Shaping Our Water Future

Technical Tours

Toronto 2024 offers a wide range of technical tours. By joining the technical tours, you will enjoy a more comprehensive and hands-on experience as part of the Congress. Participants can choose among a range of different excursions and site visits in and around Toronto. Don’t miss this unique chance to visit some of the most significant water landmarks and treatment plants in Ontario! More information on how to reserve the tours, any additional costs and precise dates for each tour will be confirmed soon – watch this space for updates.

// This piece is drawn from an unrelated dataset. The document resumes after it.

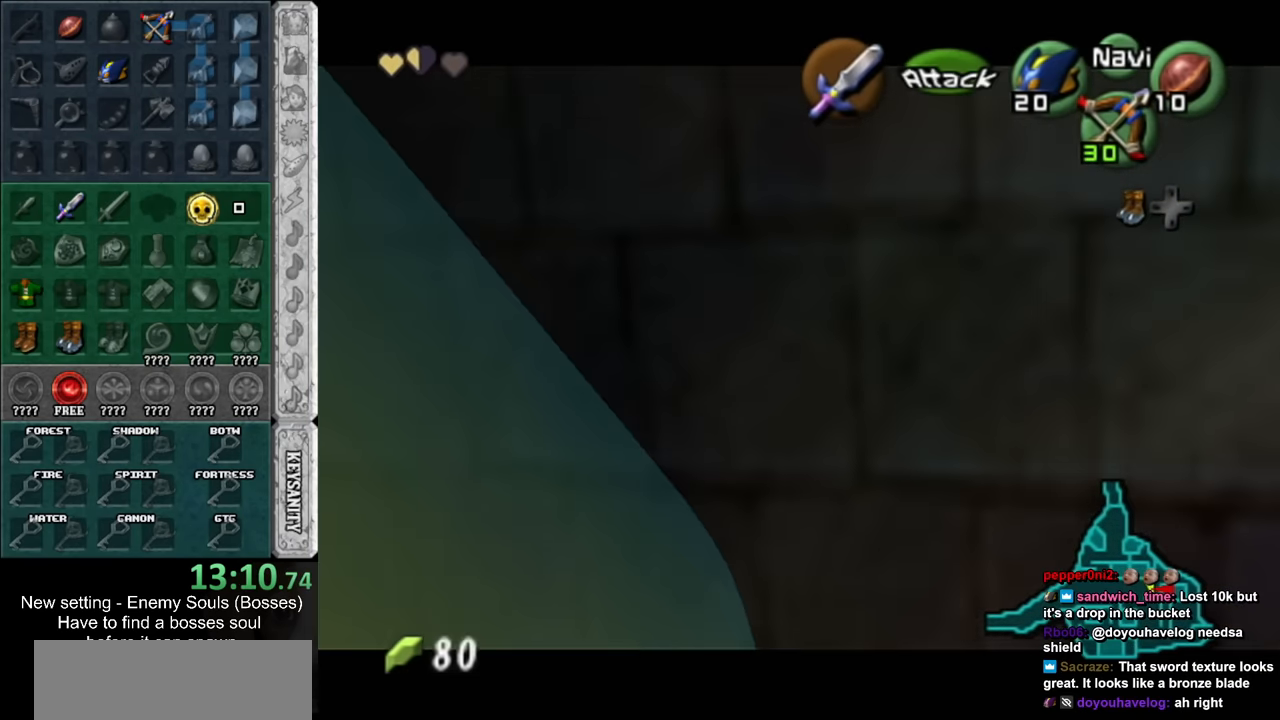
{"buttons": ["A", "L1"], "left_stick": "left", "right_stick": "center", "events": [[50, "A", "up"], [134, "A", "down"], [200, "A", "up"], [300, "A", "down"], [367, "A", "up"], [417, "A", "down"]]}
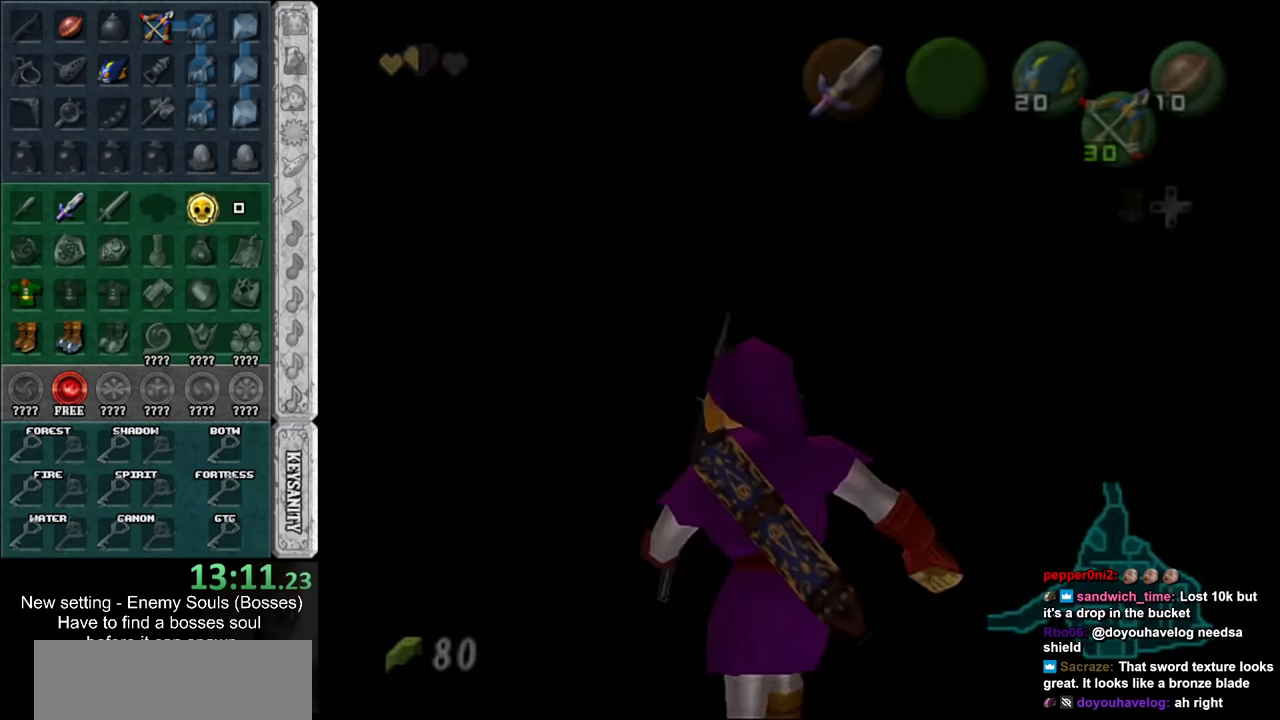
{"buttons": [], "left_stick": "up", "right_stick": "center", "events": [[17, "A", "up"], [84, "L1", "up"], [117, "left_stick", "center"], [384, "left_stick", "up"]]}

Scroll down and click on the description to learn more about the individual tours. Each tour has different timings, so check carefully when planning your schedule. Please note that most of the tours require closed toe shoes for safety reasons.

All tour tickets are £41 GBP and can be purchased during or after registration for the event.

Technical Tour 3 – Harris Water Treatment Plant

Monday 12 August

Time: 9:00 to 12:00

PAX: 40

Closed toe shoe required

The R.C. Harris WTP is an architectural masterpiece, designed in a classical version of the Art Deco style and is the largest unified ensemble of Art Deco Buildings in Toronto. The facility is designated under Ontario’s Heritage Act “as being of historical and architectural value.” Inside and out, the plant features stepped or set-back profiles and a wealth of flattened, geometric and highly stylized ornament in stone, brick, and metal. The plant is an excellent large scale example of how the Art Deco Style (1925-40) could integrate Late Romanesque Revival and Modern Classical forms.

The site was declared a National Historic Civil Engineering Site and recognized as a Canadian Water Landmark by the American Water Works Association. In 2011, Canada Post introduced a series of five domestic-rate stamps show-casing some of Canada’s finest Art Deco masterpieces, including this plant.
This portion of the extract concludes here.